Last Edit: 5 years 2 months ago by Leigh Ping. Reason: obxiously changed to obviously :)
Using Davids' great guide, I popped my radiator out for an inspection today. -
I don't have a nutserts tool like David has. So, here's my method of dealing with the two 'awkward nuts and bolts'. Pull the grill out slightly and hold the bolt with your finger so that you can then screw on the nut. -
The rad seemed servicable. No apparrent leaks and not too much damage showing. -
I popped some zipties on the bonnet cable whilst I was in there. This should ensure that it doesn't pop out in future. -
When replacing the slam panel you'll probably need to adjust the position of it, so be careful when shutting the bonnet.

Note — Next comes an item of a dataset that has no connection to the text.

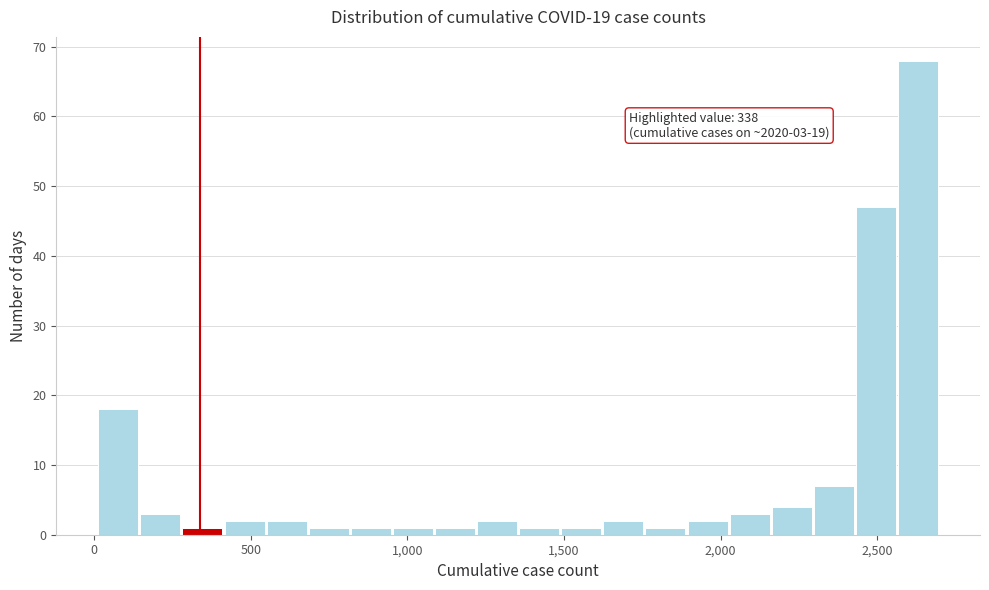

Read against the x-axis, roughly where is the centre of the tallest bar?

2650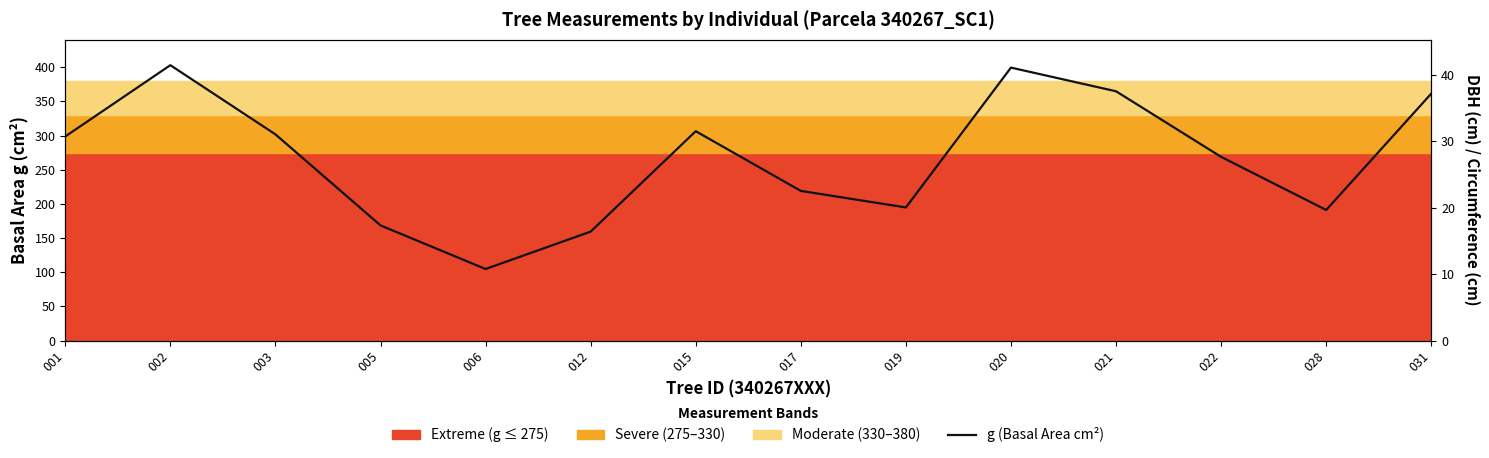

List the labels in order of value, largest first.

002, 020, 021, 031, 015, 003, 001, 022, 017, 019, 028, 005, 012, 006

Oh yeah, and for the sake of removing four screws, loosening four more and taking out two easy bolts I'd take the front bumper off, you can also see the bottom of the rad easier. This also means that you can take out the lower two bolts of the metal strip that have the 'awkward nuts and bolts' at the top and then keep this panel attached to the slam panel. Just an idea but it worked for me.
I just changed my rad this evening. Thanks for the how-to David, it was really helpful.
Clamping the lower hose was a big help. I don't think I lost more than 1/2l of coolant which made bleeding a snap.
The worst part of the job was removing the factory hose clamps. They were obviously attached to the rad before it was installed and were really difficult to get at. Having a second fan didn't help with access either.
I have a Rivnut tool, but it seems nobody around here stocks metric Rivnuts. (Officially Canada is a Metric country, but in practice we are 90% Imperial ) Luckily I was able to get both nuts on those awkward bolts first try. Life is good!
It was really nice to replace the rusty rad support bolts with stainless. They were the last crappy looking bolts in the front compartment. Now I can sleep nights.
Thanks Cobber but I've already ordered some off ebay.uk
Even with the postage they work out half the price of buying them in North America!
As for the tool I recently bought a combination rivet/riv-nut tool and made sure to order the metric mandrels along with it. (A good use of the tool allowance I get from work! )
BTW:I used Allen head bolts and really like the clean look. I just may replace the stainless hex-head bolts I have on the slam panel with stainless Allens.